WIUDOW 1 Lessons Learned

The WIUDOW project was incredibly successful. The DOW was integrated into the GEOG 300: Principles of Meteorological Instrumentation course as one of the field projects that student groups had to complete. Since this is an Instruments course, students focused primarily on instrument-related issues and using the DOW to collect data. Students spent a few weeks before the DOW arrived learning about doppler radar, proposing a field project and documenting their proposed field site. Once the DOW arrived, students received training, carried out their field project and documented their experience in the project report.

West-Central Illinois had been in a long period without rain, so most of the student projects focused on clear-air observations. This allowed students to get hands-on experience with the DOW without precipitation, but it also made data interpretation more challenging. Ground clutter was a problem because the student projects were looking at phenomena close to the ground. One student group discovered that a single train track became two train tracks in the radar image. These students have continued their data analysis using SOLO3 and ArcGIS to document characteristics of the radar beam side lobes.

Power lines were a ground clutter source that was difficult to detect during site selection using GoogleEarth. After the first deployment where power lines were determined to be a real problem when detecting power plant steam emissions, project groups were told to pick one or two back-up sites in addition to the original site. Still, the DOW team often had to choose a site “on-the-fly” because of power lines.

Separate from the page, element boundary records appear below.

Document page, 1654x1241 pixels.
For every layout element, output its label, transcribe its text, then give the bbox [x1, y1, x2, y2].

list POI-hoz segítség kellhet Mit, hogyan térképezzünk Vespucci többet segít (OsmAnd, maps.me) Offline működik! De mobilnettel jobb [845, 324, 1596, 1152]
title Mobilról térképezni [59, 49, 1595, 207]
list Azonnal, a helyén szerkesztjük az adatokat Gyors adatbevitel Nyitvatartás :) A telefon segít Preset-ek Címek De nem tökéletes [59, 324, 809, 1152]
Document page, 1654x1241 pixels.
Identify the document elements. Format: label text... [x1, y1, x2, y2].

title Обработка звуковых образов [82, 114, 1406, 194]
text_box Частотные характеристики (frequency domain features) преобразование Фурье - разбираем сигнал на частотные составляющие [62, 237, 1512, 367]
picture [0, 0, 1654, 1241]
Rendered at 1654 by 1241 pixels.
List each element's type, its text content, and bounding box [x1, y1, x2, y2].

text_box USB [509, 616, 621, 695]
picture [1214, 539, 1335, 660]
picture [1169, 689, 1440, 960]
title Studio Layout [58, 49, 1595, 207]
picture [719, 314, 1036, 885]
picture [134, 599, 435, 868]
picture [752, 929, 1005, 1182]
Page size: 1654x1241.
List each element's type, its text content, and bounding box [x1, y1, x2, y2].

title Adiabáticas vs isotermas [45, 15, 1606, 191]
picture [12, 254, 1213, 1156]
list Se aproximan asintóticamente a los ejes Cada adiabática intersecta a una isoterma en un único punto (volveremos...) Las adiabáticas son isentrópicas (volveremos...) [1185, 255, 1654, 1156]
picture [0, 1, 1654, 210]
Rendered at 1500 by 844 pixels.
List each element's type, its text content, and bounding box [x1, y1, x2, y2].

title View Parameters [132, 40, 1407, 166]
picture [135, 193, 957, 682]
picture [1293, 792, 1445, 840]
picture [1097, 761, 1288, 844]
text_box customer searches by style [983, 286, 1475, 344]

The DOW was a fantastic tool to use in the Instruments class, but having DOW data analyst, Paul Robinson, available to help with clear air data interpretation made the field projects so much more beneficial than they would have been otherwise. Paul was able to help interpret data in the field so that scanning strategies were adjusted to bring out interesting details. Paul is not usually available to accompany the DOW, but it would be very beneficial to have someone available who was willing to help with data interpretation during deployments, especially in clear-air situations.

Meteorology majors at Western Illinois University would like to thank the Center for Sever Weather Research and the National Science Foundation for the opportunity to use the DOW radar. This was a once-in-a-lifetime experience for most of our students. Several of them are more interested in graduate school and instrumentation as a result of their experience with the DOW.